The plan was simple, precise, impeccable. But Denis Mikhailovich had a tense, agitated kind of feeling and his heart was pounding as if he was eighteen years old again, advancing into that mountain village, into his first battle. The colonel cauterised his sense of alarm with the final glow of his cigarette, threw away the tiny butt, pulled his mask on again and strode forward to catch up with the unit.
The brigade soon came up against the steel hermetic door. They could rest here until the assault began and he could run through the carefully spelled out and memorised roles with the section leaders.
Homer had been right about one thing, the colonel thought to himself with a chuckle. It was pointless trying to take a fortress by storm, if you could get it opened up for you from the inside, like the Greeks at Troy. And wasn’t it actually Homer who wrote about the Trojan Horse?

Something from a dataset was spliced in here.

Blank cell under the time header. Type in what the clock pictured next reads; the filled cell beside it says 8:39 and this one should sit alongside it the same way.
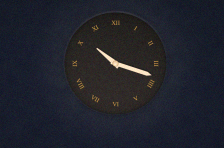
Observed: 10:18
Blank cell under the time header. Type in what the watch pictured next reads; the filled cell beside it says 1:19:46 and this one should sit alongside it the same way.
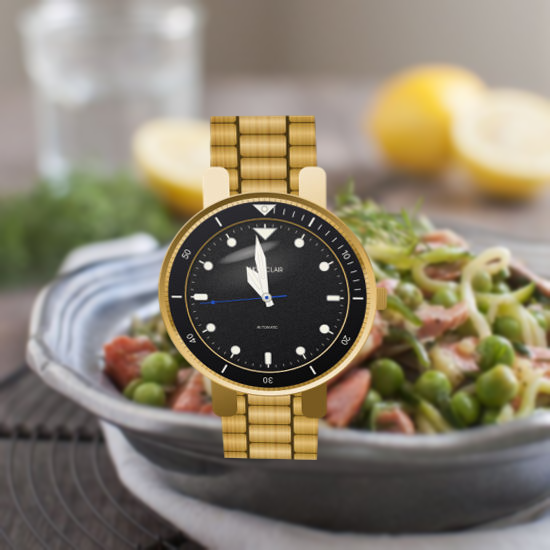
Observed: 10:58:44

Denis Mikhailovich checked his radiation meter: the background level was low, and he pulled off his gas mask. The section leaders did the same, and then so did the other soldiers. That was fine, let them take a breather.
In Polis there were always plenty of people who had struggled to make the journey here from poor, dark, outlying stations, hanging about or wandering through the galleries and halls with their eyes goggling and their jaws hanging open in admiration. And Homer, circling round Borovitskaya, tenderly stroking the elegant columns of Alexander Garden, scrutinising with loving delight the frivolous chandeliers of Arbat that looked like girls’ earrings, didn’t stand out from them in any way.
His heart had caught a presentiment and wouldn’t let go of it: this was the last time he would be in Polis. What was about to happen at Tula in a few hours would cancel out his entire life, and perhaps even cut it short. The old man had decided to do what he had to do. He would let Hunter kill everyone and burn out the station, and then try to kill him. But if the brigadier suspected treachery, he would wring Homer’s neck in an instant. And perhaps the old man would be killed in the assault on Tula. If so, his death would come soon. But if everything went well, afterwards Homer would become a hermit, so that he could fill up all the white pages between the already written opening of the book and the final full stop, which he would insert with the shot into the back of Hunter’s head.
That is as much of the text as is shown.